### FRAGMENTO DADO
■ ■ ■

Petro opinó por Twitter que Castillo “se equivocó” al tratar de disolver un Congreso “que ya había decidido destituirlo sin respetar la voluntad popular”, y le pidió a la CIDH medidas cautelares a su favor, una solicitud que esa corte pronto negó. Fernández se unió a esa tendencia en un giro sorpresivo, pues ya había hablado con la nueva presidenta peruana, Dina Boluarte, para ofrecerle “su apoyo y colaboración en el marco del fortalecimiento de nuestra democracia”.
Esos presidentes que respaldaron a Castillo lo hicieron a costa de pasar por alto que este desencadenó el problema con una medida tan ilegal y desesperada que después argumentó haberla anunciado bajo el efecto de alguna droga que los congresistas le habrían suministrado secretamente.
Ignoraron también que Castillo fue incapaz en los 20 meses que duró en el cargo de constituir un gobierno creíble y una propuesta política coherente. Y olvidaron, al defender la “voluntad popular”, no solo que la vicepresidenta elegida como fórmula de Castillo fue quien asumió el poder, sino que, como dice el experto colombiano Rodrigo Uprimny, el Congreso tiene la misma legitimidad.
Para Uprimny, “la idea de justificar romper el Estado de Derecho y la democracia constitucional con el argumento de invocar la voluntad popular presidencial es caer en el populismo anticonstitucional. Por varias razones. La primera es porque quién puede decir que tiene más legitimidad constitucional el presidente que el Congreso. Aquí no es un presidente que está siendo cesado por las Fuerzas Militares, sino por otro poder también elegido democráticamente, con unas reglas de juego. Y aunque la interpretación congresional de la “vacancia moral” es discutible, había sido declarada admisible por el Tribunal Constitucional, que a su vez también declaró que lo de Pedro Castillo fue un golpe de Estado. Invocar eso olvida que el Estado de Derecho y los derechos asociados son, como han dicho autores como Bobbio y Habermas, las condiciones que posibilitan el ejercicio de la soberanía popular. Es decir que sin las reglas y las libertades es imposible que se ejercite una voluntad popular genuina.

■ ■ ■

### DATOS MOSTRADOS
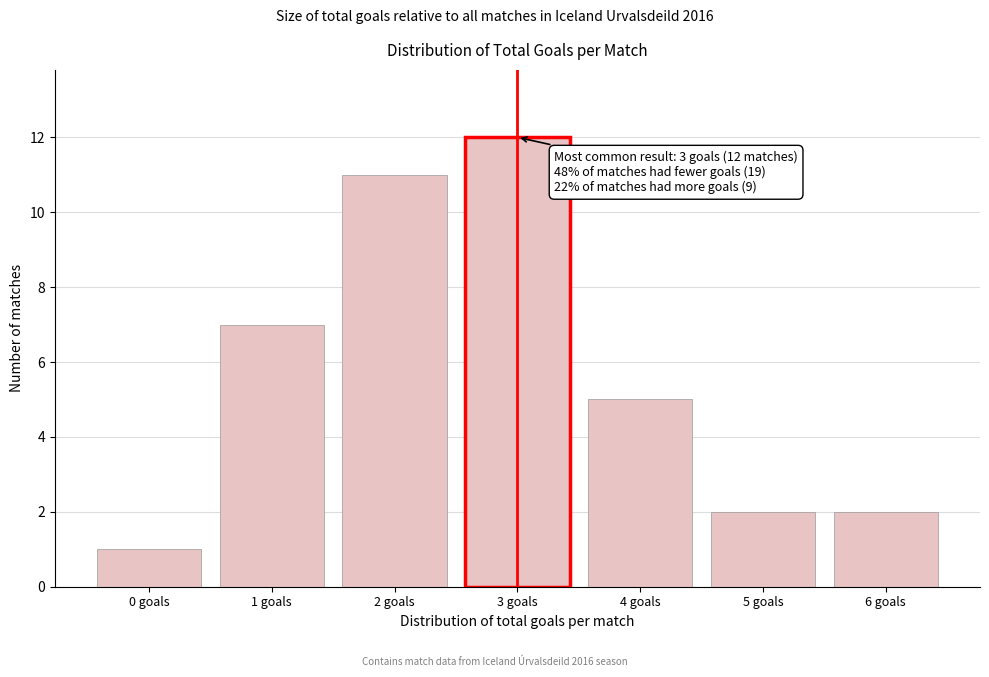

Reading right to left, what are all the values shown in this chart?

6 goals=2	5 goals=2	4 goals=5	3 goals=12	2 goals=11	1 goals=7	0 goals=1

■ ■ ■

### INSTRUCCIONES DE TRABAJO
**1)** Indica si cada afirmación coincide con el fragmento sobre la salida de Castillo del poder y justifica cada respuesta con las palabras exactas del fragmento: (a) Castillo permaneció 20 meses en el cargo; (b) la CIDH concedió las medidas cautelares solicitadas a favor de Castillo; (c) según Uprimny, el Tribunal Constitucional declaró que lo de Pedro Castillo fue un golpe de Estado.
**2)** Reproduce sin cambios todo lo que va en el fragmento desde «Esos presidentes que» hasta «habrían suministrado secretamente.», incluidos ambos extremos.
Responde basándote solo en el fragmento.

### RESPUESTAS POR TAREA
**1)**
(a) Sí: «en los 20 meses que duró en el cargo».
(b) No: «una solicitud que esa corte pronto negó».
(c) Sí: «que a su vez también declaró que lo de Pedro Castillo fue un golpe de Estado».

**2)**
Esos presidentes que respaldaron a Castillo lo hicieron a costa de pasar por alto que este desencadenó el problema con una medida tan ilegal y desesperada que después argumentó haberla anunciado bajo el efecto de alguna droga que los congresistas le habrían suministrado secretamente.